CanDI (JSR-299) binding pattern tutorial
I’ve put together a CanDI binding pattern tutorial (pdf) for four major binding patterns: services, resources, startup, and plugin/extensions.
Focusing on common CanDI patterns should show how CanDI is used in full applications like SubEtha maillist manager, and avoid the temptation to focus on complicated features that only 1% of applications would ever need.
In the tutorial, the key CanDI classes are:
- @Current - the service and unique bean binding annotation.
- @BindingType - the resource custom binding annotation used for declarative injection.
- Instance<T> - the extension/plugin iterator and programmatic bean factor.
- @Any - the special annotation for extension/plugin matching of any registered beans

June 28th, 2009 at 10:36 am
There is a tiny mistake in your pdf… under the heading “Plugin/Extension Pattern CanDI classes”, it mentions @All instead of @Any
June 28th, 2009 at 10:39 am
“Any CanDI bean with a @Named annotation automatically becomes available to EL
expressions as follows: ${myService.message}”
Just curious, what if there is a naming conflict?

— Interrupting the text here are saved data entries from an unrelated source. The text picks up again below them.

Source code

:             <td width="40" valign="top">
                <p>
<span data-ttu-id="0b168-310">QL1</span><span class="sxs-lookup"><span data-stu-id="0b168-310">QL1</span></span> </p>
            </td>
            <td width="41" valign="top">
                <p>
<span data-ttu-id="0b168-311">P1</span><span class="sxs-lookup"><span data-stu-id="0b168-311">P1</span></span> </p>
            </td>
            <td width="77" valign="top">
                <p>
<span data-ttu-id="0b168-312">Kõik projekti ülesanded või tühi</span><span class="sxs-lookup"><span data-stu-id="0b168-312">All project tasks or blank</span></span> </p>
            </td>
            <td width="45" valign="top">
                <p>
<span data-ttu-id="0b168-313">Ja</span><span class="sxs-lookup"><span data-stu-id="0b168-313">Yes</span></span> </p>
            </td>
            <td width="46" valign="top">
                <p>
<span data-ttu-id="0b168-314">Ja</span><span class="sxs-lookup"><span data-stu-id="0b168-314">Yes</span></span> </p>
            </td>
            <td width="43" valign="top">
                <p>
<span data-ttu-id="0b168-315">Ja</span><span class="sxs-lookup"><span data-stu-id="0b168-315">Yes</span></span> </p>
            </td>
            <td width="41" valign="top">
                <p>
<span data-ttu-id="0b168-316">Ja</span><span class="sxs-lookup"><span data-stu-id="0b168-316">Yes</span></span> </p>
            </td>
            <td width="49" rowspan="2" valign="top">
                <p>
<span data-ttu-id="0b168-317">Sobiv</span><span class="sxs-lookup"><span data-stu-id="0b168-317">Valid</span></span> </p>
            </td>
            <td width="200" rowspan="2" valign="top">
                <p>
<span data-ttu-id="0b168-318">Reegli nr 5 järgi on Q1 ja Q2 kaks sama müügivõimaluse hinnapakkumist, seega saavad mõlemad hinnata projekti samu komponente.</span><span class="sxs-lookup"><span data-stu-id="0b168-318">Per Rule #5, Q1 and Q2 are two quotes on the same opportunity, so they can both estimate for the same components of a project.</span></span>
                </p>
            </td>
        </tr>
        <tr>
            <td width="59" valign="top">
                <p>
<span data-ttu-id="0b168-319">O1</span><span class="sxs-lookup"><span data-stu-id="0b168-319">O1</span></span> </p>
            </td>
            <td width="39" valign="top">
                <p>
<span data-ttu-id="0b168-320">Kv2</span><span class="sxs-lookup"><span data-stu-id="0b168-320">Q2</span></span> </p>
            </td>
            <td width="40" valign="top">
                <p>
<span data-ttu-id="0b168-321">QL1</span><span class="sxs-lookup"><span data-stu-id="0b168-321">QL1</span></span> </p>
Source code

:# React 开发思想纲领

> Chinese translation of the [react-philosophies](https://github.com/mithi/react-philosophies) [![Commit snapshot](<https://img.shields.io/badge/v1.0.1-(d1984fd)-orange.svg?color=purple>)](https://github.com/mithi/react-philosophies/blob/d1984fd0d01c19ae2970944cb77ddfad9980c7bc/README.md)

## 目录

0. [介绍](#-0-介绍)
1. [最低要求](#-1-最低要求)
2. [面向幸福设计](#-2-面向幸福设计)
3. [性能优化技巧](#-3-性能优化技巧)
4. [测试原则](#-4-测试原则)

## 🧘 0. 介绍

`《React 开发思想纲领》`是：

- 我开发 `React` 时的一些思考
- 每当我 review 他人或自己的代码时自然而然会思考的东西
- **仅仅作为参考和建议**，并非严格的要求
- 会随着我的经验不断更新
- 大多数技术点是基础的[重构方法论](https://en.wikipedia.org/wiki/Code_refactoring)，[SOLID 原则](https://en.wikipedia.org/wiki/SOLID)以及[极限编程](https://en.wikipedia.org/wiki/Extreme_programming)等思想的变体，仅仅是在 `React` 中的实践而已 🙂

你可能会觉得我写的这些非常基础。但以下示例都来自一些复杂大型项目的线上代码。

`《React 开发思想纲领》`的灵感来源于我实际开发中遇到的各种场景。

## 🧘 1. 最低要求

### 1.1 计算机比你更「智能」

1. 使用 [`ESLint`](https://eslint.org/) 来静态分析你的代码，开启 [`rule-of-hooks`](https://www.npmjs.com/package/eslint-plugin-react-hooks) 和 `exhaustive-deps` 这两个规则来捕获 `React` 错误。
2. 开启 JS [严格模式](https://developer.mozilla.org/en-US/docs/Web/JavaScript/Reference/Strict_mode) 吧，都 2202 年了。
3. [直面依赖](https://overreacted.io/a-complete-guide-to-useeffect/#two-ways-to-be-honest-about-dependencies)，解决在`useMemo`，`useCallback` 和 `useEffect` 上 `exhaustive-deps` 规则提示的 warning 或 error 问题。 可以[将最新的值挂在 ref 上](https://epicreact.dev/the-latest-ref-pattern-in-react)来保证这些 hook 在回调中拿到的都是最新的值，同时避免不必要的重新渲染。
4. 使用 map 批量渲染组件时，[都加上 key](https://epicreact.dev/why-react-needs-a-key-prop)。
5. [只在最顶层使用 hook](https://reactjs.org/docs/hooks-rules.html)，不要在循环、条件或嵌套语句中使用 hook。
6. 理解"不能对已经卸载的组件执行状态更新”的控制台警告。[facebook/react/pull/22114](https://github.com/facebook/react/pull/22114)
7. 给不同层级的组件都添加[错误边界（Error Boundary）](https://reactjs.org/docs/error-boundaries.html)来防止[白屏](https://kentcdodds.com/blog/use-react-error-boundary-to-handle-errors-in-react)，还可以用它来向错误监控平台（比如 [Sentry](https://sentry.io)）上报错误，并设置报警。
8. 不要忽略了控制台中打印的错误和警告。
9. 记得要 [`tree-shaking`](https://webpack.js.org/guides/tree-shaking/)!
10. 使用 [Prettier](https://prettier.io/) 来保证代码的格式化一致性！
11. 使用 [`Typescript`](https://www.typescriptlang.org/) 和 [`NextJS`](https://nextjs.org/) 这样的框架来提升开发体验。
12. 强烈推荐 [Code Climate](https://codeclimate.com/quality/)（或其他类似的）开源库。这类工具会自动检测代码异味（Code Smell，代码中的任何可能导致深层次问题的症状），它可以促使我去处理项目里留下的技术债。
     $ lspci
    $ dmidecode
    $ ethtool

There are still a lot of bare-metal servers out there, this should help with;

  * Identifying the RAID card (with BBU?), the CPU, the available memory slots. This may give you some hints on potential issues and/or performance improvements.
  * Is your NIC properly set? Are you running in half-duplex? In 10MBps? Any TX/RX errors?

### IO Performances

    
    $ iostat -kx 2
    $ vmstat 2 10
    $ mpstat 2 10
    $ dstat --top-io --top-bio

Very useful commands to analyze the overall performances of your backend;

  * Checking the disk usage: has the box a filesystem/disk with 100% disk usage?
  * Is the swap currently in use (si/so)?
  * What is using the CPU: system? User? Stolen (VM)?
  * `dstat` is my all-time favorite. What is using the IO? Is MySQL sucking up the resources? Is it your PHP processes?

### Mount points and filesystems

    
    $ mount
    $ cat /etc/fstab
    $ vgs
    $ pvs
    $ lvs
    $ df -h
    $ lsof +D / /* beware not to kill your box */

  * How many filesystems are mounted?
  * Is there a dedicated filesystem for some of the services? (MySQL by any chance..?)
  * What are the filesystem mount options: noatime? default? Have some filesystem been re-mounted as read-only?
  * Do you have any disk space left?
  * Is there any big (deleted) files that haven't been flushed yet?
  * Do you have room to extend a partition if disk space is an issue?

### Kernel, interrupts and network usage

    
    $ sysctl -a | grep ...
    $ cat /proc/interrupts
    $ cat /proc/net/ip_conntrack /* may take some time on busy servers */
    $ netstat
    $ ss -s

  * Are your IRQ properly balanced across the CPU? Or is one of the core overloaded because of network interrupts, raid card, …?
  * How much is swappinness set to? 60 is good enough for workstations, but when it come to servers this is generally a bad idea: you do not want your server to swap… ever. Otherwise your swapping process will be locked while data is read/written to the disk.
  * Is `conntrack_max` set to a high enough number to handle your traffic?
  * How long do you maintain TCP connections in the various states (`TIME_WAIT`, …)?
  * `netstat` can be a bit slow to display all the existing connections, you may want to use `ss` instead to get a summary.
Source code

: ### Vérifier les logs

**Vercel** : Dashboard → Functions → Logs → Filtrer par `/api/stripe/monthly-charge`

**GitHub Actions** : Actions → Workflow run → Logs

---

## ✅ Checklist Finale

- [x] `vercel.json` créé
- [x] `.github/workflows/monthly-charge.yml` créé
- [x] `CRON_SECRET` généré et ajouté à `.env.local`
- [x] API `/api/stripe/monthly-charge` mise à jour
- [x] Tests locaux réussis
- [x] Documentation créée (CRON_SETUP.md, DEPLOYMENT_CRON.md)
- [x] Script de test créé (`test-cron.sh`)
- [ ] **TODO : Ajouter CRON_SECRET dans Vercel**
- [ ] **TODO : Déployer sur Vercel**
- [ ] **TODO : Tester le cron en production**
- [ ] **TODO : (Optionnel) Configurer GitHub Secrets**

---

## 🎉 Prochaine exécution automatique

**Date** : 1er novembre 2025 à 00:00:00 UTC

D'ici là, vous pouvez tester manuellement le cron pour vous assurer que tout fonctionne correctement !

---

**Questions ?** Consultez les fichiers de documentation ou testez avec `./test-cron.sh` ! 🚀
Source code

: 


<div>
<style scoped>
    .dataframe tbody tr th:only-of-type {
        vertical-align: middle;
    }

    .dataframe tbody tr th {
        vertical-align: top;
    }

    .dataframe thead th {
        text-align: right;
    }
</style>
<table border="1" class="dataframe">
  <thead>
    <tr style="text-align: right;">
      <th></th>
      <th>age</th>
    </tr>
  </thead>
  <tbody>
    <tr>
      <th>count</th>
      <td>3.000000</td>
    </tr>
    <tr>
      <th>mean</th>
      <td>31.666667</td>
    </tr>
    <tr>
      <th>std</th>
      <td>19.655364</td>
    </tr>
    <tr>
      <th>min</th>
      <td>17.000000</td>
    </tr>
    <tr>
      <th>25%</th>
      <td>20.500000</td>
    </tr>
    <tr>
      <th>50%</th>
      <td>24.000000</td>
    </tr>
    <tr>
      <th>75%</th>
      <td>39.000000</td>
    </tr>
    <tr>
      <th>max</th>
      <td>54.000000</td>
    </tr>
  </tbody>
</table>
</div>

For example someone does a ?
June 28th, 2009 at 10:40 am
Darn, my example was stripped out.
<c:set var=”myService” value=”foo” />
June 29th, 2009 at 12:09 pm
Thanks. I’ve changed the text (it’ll be updated on the site in a day or so.)
For EL, if there’s a conflict, the EL will throw an exception when it’s evaluated, according to the spec. (I need to check if Resin’s properly handling that case.)